RL Training Environment Engineer Intern – Reinforcement Learning Environments

Are you applying to the internship?

Job Description

Machine Learning Engineer, RL Environments – Internship | Preference Model

The Tone:
This is an internship at Preference Model, located in San Francisco, CA (remote considered). Preference Model is building automated ML research engineering, focusing on creating high-quality RL training environments for large language models to address the brittleness of existing frontier models.
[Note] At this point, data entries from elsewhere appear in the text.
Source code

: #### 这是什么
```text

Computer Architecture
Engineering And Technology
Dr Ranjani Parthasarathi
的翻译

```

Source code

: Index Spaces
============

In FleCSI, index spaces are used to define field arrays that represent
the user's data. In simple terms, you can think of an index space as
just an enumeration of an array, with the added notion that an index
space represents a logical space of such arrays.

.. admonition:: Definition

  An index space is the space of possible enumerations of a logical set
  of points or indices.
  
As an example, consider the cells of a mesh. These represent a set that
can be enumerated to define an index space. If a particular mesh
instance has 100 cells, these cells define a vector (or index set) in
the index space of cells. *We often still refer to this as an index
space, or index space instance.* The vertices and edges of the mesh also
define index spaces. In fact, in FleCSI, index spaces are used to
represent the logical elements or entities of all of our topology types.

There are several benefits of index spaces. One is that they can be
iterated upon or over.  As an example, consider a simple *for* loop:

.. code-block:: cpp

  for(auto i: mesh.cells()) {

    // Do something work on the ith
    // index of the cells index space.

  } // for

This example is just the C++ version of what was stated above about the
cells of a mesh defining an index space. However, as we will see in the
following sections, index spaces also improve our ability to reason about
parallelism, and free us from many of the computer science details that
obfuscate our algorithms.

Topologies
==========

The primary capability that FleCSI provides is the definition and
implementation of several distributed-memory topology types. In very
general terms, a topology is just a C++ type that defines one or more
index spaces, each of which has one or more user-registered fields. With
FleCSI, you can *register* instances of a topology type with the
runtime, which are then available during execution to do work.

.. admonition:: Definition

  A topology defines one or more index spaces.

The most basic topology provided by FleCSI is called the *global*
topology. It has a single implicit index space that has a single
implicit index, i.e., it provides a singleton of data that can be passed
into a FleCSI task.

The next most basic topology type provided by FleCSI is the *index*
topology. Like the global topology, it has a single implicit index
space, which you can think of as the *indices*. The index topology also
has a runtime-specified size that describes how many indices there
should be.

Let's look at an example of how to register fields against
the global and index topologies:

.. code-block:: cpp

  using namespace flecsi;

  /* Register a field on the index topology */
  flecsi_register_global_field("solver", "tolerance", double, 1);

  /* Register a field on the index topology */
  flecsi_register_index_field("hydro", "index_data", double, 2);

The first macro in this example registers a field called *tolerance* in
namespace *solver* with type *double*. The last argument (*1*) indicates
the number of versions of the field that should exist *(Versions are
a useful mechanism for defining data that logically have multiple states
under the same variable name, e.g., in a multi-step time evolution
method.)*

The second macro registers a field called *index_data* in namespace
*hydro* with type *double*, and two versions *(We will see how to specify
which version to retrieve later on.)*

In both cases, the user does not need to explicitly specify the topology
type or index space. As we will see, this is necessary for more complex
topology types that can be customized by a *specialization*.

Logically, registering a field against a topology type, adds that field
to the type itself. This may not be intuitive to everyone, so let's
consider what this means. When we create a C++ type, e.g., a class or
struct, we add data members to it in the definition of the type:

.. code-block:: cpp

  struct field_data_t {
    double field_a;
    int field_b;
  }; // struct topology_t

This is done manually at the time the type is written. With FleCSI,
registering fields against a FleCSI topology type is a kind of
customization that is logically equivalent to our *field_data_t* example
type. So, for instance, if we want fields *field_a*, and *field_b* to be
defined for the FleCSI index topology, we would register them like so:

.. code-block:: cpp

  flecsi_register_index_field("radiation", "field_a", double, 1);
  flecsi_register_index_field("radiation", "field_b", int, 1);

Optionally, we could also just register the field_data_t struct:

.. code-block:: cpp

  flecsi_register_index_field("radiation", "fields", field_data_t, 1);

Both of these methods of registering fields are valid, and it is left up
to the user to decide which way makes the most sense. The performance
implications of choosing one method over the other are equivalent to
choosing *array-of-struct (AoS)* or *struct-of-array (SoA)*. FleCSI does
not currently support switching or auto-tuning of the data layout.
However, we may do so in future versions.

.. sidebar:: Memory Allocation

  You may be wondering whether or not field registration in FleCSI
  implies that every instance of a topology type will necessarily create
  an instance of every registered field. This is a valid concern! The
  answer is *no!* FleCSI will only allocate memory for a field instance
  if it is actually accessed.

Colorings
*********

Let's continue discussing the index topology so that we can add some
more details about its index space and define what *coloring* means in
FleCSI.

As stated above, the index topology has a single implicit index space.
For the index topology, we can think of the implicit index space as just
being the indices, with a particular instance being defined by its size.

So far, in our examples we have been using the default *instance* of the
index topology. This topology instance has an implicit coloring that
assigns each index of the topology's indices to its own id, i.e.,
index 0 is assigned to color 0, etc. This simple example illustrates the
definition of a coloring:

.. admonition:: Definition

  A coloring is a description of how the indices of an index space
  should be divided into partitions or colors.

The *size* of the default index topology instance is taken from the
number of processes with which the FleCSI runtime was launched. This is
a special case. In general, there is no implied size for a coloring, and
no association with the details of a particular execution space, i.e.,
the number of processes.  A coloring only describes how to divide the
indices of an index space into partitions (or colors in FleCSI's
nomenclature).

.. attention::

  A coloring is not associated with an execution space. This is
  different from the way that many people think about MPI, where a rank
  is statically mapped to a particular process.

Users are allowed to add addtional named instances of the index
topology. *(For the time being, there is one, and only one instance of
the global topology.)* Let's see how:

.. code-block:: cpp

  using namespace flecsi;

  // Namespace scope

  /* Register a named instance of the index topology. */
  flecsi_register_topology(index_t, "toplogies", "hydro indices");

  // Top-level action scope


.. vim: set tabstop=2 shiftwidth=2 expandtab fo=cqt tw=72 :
This role is crucial for developing the complex, real-world RL environments needed to advance AI closer to achieving its transformative potential, in collaboration with leading AI labs.

The TL;DR
• Role: Internship
• Type: Temporary
• Location: In-person, San Francisco, CA

• Mission: This person will design, implement, and evaluate novel RL training environments for large language models.
• Tech Stack: Python, Docker, CUDA kernels, low-level GPU programming

What You’ll Actually Do
• Design: Design and build RL environments that test LLM reasoning on ML, systems, and research problems.
• Code: Write clean, production-grade Python code, not just research prototypes.
• Operate: Work with Docker, build reproducible environments, and debug when things break.
• Translate: Translate ML papers and concepts into concrete training tasks.
• Evaluate: Conduct experiments and evaluations, delivering your work into production training runs.

The Must-Haves
• Background: Student (undergrad or PhD) in Computer Science, Machine Learning, Math, Physics, or a related field.
• Experience: Ability to write real code, not just research prototypes; familiarity with how LLMs work, what they’re good at, and where they fall short; ability to work independently, take feedback, and iterate fast.
• Skills: Strong Python skills.
• Bonus: Understanding of transformer internals and experience with training or inference code; experience writing CUDA kernels or working with low-level GPU programming; deep knowledge in a research area (evidenced by publications, public code, or strong coursework); broad understanding across ML subfields and ability to connect ideas; experience building interactive environments, simulations, or complex software systems.